In the listing below, tally each line that contains "down". Reply with the total only.

:: Available data

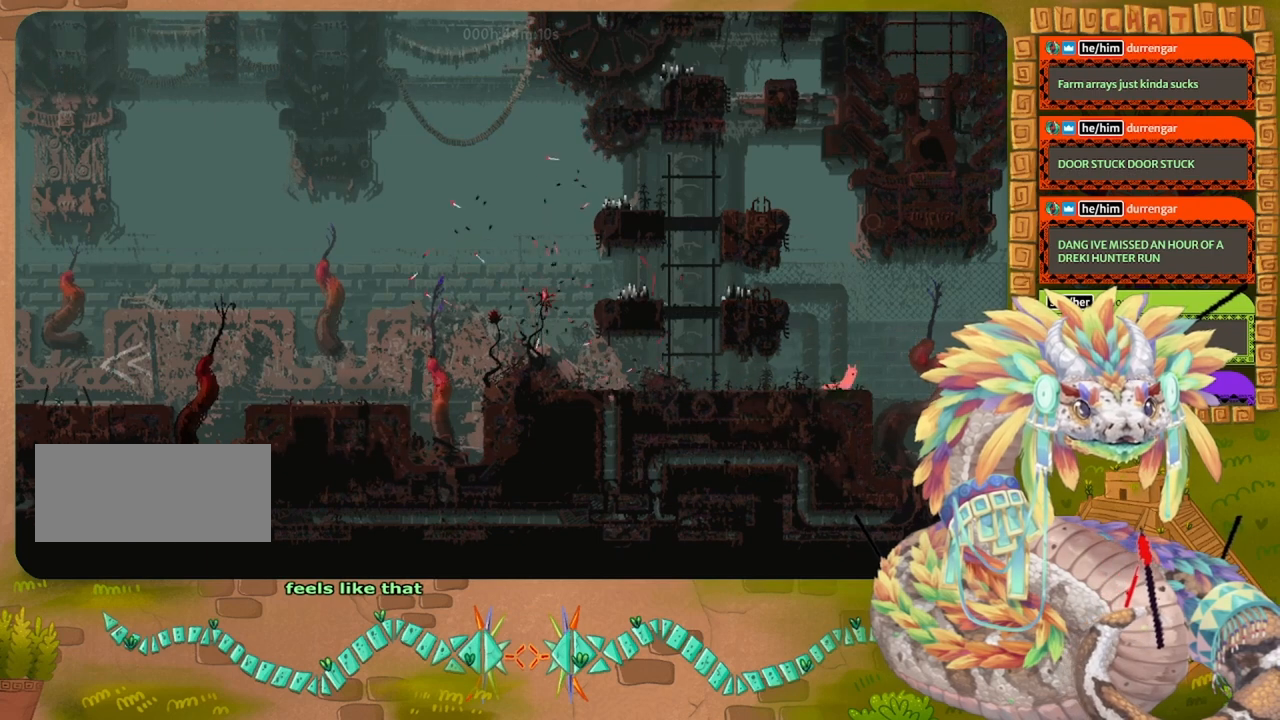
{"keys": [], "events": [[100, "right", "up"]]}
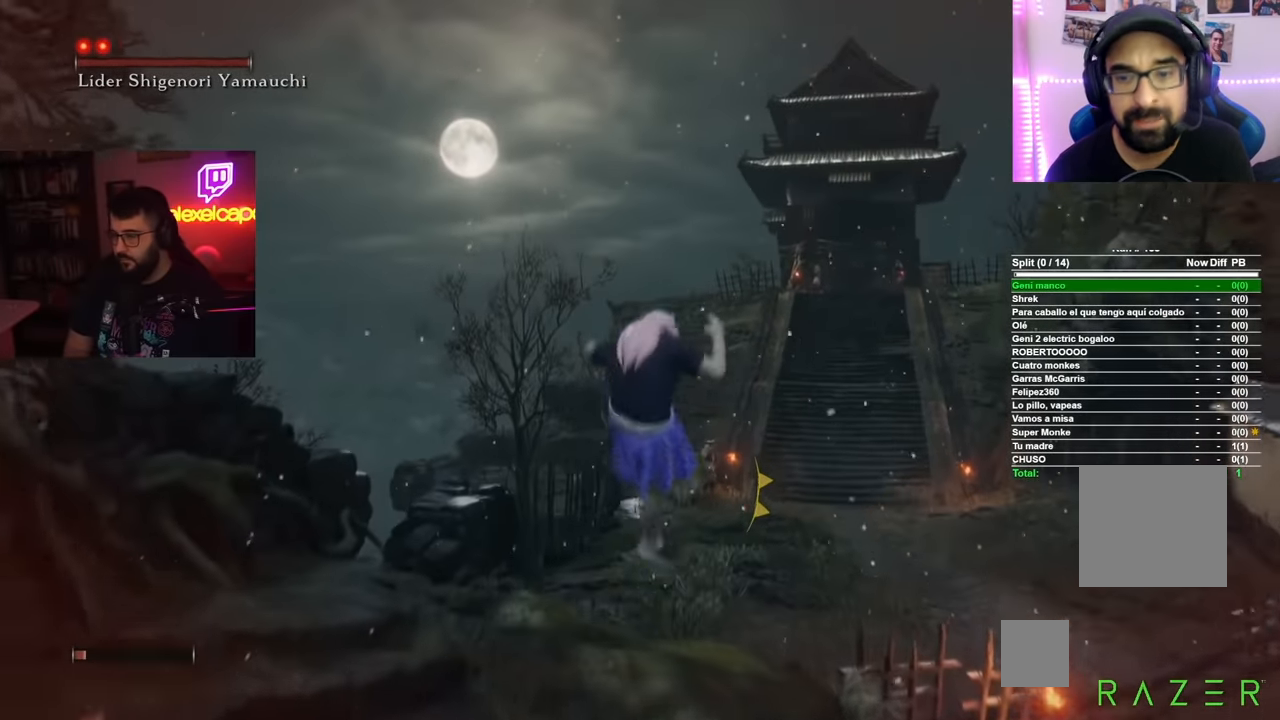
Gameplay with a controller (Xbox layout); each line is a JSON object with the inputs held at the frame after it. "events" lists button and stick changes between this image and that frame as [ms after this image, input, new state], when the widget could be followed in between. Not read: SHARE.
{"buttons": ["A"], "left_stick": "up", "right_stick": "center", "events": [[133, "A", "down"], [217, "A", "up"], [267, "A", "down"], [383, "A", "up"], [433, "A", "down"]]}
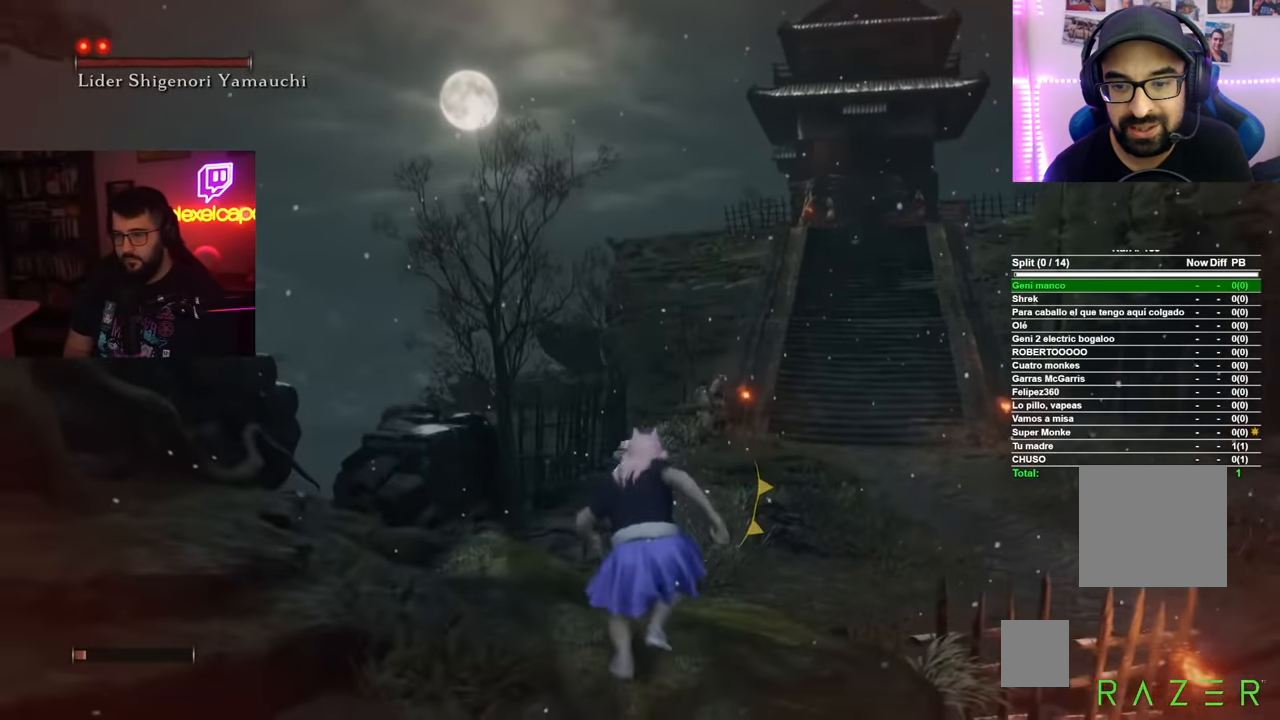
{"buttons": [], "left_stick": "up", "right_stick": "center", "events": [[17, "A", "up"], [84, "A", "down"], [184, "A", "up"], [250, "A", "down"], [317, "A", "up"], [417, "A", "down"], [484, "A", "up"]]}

::::
:: Available data

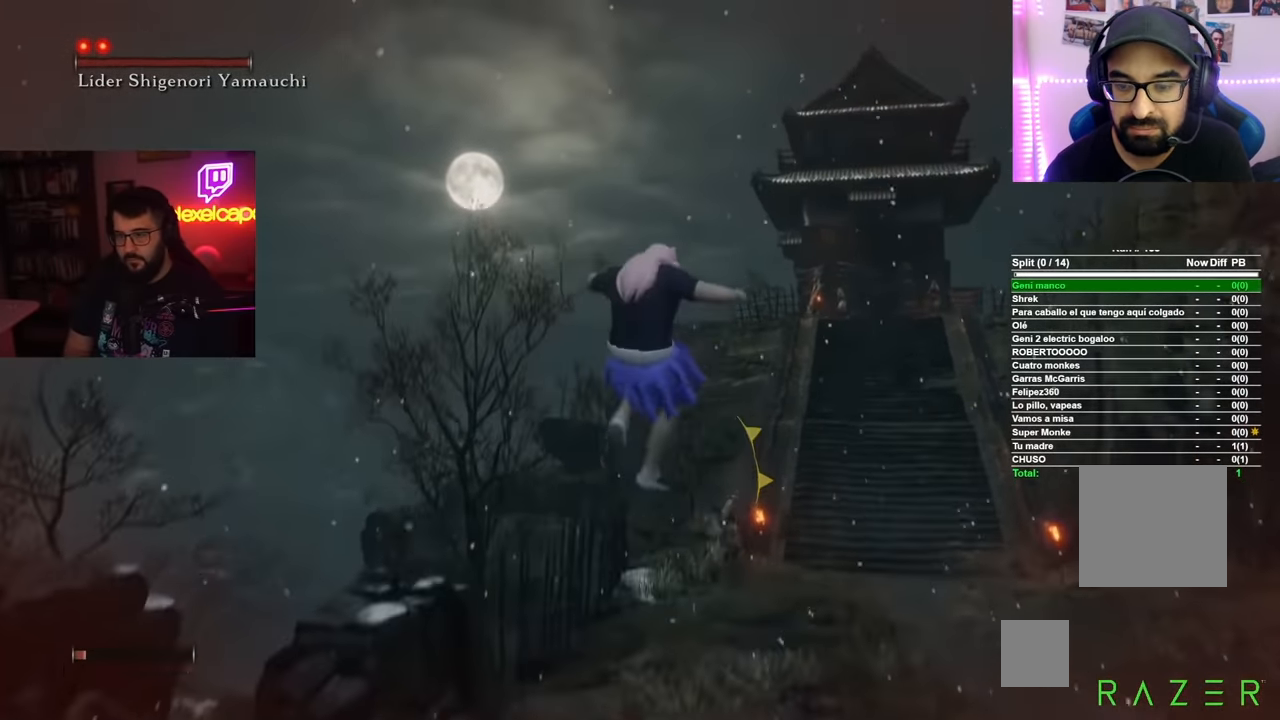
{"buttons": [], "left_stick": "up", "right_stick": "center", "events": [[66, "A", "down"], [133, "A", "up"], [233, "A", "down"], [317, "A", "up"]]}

::::

§ Result of this exercise
3